TO DO: I'd like the entries reproduced exactly, with the images omitted.

——

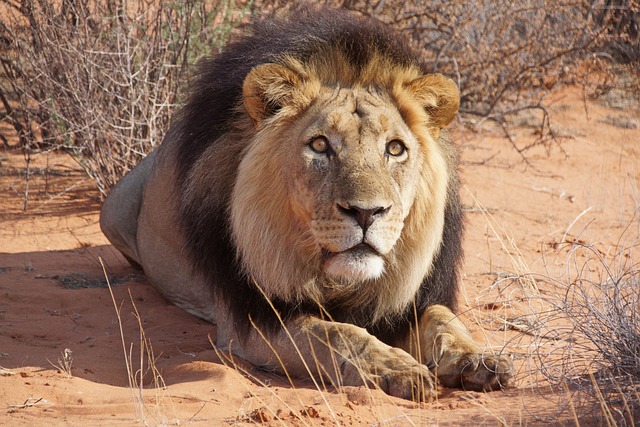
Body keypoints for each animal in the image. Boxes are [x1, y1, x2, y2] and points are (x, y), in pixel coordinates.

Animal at [100, 7, 512, 402]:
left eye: (395, 149)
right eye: (319, 145)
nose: (367, 213)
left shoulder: (413, 300)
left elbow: (443, 319)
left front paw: (478, 359)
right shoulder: (253, 320)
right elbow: (336, 335)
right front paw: (397, 369)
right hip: (112, 210)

——

TASK RESULT:
Body keypoints for each animal in the image. Boxes are [x1, y1, x2, y2] and points are (x, y), in pixel coordinates.

Animal at [100, 7, 512, 402]:
left eye: (395, 149)
right eye: (319, 145)
nose: (367, 213)
left shoulder: (413, 300)
left elbow: (443, 319)
left front paw: (478, 359)
right shoulder: (253, 320)
right elbow: (336, 335)
right front paw: (397, 369)
right hip: (112, 210)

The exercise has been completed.